Task details: The response must restate all of the data word for word.

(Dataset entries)
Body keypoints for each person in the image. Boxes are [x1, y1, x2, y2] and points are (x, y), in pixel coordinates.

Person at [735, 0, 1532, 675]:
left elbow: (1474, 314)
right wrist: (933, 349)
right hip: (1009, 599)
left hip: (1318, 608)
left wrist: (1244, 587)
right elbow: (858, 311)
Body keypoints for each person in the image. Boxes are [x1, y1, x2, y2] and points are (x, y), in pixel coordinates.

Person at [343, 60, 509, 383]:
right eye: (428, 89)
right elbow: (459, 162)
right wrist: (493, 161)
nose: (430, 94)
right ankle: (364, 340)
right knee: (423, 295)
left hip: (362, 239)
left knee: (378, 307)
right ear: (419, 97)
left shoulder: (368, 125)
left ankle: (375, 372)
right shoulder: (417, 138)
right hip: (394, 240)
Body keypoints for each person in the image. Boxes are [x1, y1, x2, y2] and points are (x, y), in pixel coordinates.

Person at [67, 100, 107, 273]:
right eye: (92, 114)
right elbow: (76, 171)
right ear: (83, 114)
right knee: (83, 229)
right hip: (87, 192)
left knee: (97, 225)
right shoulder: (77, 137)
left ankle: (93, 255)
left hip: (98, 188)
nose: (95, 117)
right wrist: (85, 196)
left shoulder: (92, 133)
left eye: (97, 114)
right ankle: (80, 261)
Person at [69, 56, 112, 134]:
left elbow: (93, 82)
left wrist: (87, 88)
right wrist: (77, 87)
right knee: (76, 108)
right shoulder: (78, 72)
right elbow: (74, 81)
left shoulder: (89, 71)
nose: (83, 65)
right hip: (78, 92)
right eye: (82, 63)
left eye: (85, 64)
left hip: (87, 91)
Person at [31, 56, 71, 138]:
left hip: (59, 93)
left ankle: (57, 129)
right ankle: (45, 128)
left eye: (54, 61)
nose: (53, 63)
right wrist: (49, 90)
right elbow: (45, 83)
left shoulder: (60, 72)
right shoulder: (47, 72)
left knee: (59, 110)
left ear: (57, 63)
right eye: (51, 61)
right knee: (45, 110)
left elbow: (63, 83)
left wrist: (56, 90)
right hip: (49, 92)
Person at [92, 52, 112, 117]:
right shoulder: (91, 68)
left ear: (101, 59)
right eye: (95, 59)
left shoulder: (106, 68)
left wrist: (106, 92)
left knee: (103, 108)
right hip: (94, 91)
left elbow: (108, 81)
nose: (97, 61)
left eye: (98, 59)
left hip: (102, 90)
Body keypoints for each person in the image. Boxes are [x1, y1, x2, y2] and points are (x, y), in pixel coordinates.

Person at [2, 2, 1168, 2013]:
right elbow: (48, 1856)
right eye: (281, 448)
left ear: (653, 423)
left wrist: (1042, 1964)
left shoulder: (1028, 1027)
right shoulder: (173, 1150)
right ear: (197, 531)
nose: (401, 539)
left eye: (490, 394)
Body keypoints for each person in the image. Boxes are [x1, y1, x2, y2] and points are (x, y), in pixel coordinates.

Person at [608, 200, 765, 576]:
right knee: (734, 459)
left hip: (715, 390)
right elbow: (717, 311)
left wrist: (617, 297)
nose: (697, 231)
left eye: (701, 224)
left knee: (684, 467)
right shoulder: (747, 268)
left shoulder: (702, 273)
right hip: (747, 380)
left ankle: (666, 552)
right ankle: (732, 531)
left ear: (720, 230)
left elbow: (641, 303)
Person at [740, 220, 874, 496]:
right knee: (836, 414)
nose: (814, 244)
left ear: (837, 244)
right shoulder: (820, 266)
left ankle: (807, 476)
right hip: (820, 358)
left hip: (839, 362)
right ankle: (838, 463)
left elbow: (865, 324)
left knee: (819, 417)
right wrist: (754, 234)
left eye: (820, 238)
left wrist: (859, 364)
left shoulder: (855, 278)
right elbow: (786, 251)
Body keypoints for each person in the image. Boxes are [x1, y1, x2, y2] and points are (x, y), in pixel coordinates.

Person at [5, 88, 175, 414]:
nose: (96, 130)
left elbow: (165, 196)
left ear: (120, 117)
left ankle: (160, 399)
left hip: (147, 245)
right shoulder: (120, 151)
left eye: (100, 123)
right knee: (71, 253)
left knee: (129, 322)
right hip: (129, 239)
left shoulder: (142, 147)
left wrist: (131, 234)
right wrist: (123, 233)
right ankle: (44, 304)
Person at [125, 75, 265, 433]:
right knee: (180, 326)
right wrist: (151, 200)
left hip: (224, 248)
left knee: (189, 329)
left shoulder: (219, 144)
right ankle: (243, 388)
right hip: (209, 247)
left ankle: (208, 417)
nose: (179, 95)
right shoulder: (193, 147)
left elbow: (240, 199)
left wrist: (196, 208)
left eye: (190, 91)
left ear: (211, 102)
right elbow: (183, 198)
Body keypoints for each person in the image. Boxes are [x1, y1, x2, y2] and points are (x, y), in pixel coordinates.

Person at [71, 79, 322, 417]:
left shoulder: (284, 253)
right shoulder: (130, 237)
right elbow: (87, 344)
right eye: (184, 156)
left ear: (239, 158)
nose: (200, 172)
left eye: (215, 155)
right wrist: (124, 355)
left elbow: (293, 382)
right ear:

Solution to this task:
Body keypoints for each person in the image. Boxes are [x1, y1, x2, y2] and points are (x, y), in pixel coordinates.

Person at [735, 0, 1532, 675]:
left elbow: (1474, 314)
right wrist: (933, 349)
right hip: (1009, 599)
left hip: (1318, 608)
left wrist: (1244, 587)
right elbow: (858, 311)
Body keypoints for each person in the image. Boxes are [x1, y1, x2, y2] and points are (x, y), in pixel coordinates.

Person at [343, 60, 509, 383]:
right eye: (428, 89)
right elbow: (459, 162)
right wrist: (493, 161)
nose: (430, 94)
right ankle: (364, 340)
right knee: (423, 295)
left hip: (362, 239)
left knee: (378, 307)
right ear: (419, 97)
left shoulder: (368, 125)
left ankle: (375, 372)
right shoulder: (417, 138)
right hip: (394, 240)
Body keypoints for each person in the image. Boxes are [x1, y1, x2, y2] and points are (x, y), in pixel coordinates.

Person at [67, 100, 107, 273]:
right eye: (92, 114)
right elbow: (76, 171)
right ear: (83, 114)
right knee: (83, 229)
right hip: (87, 192)
left knee: (97, 225)
right shoulder: (77, 137)
left ankle: (93, 255)
left hip: (98, 188)
nose: (95, 117)
right wrist: (85, 196)
left shoulder: (92, 133)
left eye: (97, 114)
right ankle: (80, 261)
Person at [69, 56, 112, 134]:
left elbow: (93, 82)
left wrist: (87, 88)
right wrist: (77, 87)
right knee: (76, 108)
right shoulder: (78, 72)
right elbow: (74, 81)
left shoulder: (89, 71)
nose: (83, 65)
right hip: (78, 92)
right eye: (82, 63)
left eye: (85, 64)
left hip: (87, 91)
Person at [31, 56, 71, 138]:
left hip: (59, 93)
left ankle: (57, 129)
right ankle: (45, 128)
left eye: (54, 61)
nose: (53, 63)
right wrist: (49, 90)
right elbow: (45, 83)
left shoulder: (60, 72)
right shoulder: (47, 72)
left knee: (59, 110)
left ear: (57, 63)
right eye: (51, 61)
right knee: (45, 110)
left elbow: (63, 83)
left wrist: (56, 90)
right hip: (49, 92)
Person at [92, 52, 112, 117]:
right shoulder: (91, 68)
left ear: (101, 59)
right eye: (95, 59)
left shoulder: (106, 68)
left wrist: (106, 92)
left knee: (103, 108)
right hip: (94, 91)
left elbow: (108, 81)
nose: (97, 61)
left eye: (98, 59)
left hip: (102, 90)
Body keypoints for each person in the image. Boxes are [x1, y1, x2, y2] and points are (x, y), in pixel coordinates.

Person at [2, 2, 1168, 2013]:
right elbow: (48, 1856)
right eye: (281, 448)
left ear: (653, 423)
left wrist: (1042, 1964)
left shoulder: (1028, 1027)
right shoulder: (173, 1150)
right ear: (197, 531)
nose: (401, 539)
left eye: (490, 394)
Body keypoints for each person in the image. Boxes are [x1, y1, x2, y2] and points are (x, y), in pixel coordinates.

Person at [608, 200, 765, 576]:
right knee: (734, 459)
left hip: (715, 390)
right elbow: (717, 311)
left wrist: (617, 297)
nose: (697, 231)
left eye: (701, 224)
left knee: (684, 467)
right shoulder: (747, 268)
left shoulder: (702, 273)
right hip: (747, 380)
left ankle: (666, 552)
right ankle: (732, 531)
left ear: (720, 230)
left elbow: (641, 303)
Person at [740, 220, 874, 496]:
right knee: (836, 414)
nose: (814, 244)
left ear: (837, 244)
right shoulder: (820, 266)
left ankle: (807, 476)
right hip: (820, 358)
left hip: (839, 362)
right ankle: (838, 463)
left elbow: (865, 324)
left knee: (819, 417)
right wrist: (754, 234)
left eye: (820, 238)
left wrist: (859, 364)
left shoulder: (855, 278)
right elbow: (786, 251)
Body keypoints for each person in the image. Boxes are [x1, y1, x2, y2] and points are (x, y), in pixel coordinates.

Person at [5, 88, 175, 414]:
nose: (96, 130)
left elbow: (165, 196)
left ear: (120, 117)
left ankle: (160, 399)
left hip: (147, 245)
right shoulder: (120, 151)
left eye: (100, 123)
right knee: (71, 253)
left knee: (129, 322)
right hip: (129, 239)
left shoulder: (142, 147)
left wrist: (131, 234)
right wrist: (123, 233)
right ankle: (44, 304)
Person at [125, 75, 265, 433]:
right knee: (180, 326)
right wrist: (151, 200)
left hip: (224, 248)
left knee: (189, 329)
left shoulder: (219, 144)
right ankle: (243, 388)
right hip: (209, 247)
left ankle: (208, 417)
nose: (179, 95)
right shoulder: (193, 147)
left elbow: (240, 199)
left wrist: (196, 208)
left eye: (190, 91)
left ear: (211, 102)
right elbow: (183, 198)
Body keypoints for each person in the image. Boxes are [x1, y1, x2, y2] and points are (x, y), in pixel coordinates.

Person at [71, 79, 322, 417]:
left shoulder: (284, 253)
right shoulder: (130, 237)
right elbow: (87, 344)
right eye: (184, 156)
left ear: (239, 158)
nose: (200, 172)
left eye: (215, 155)
right wrist: (124, 355)
left elbow: (293, 382)
right ear:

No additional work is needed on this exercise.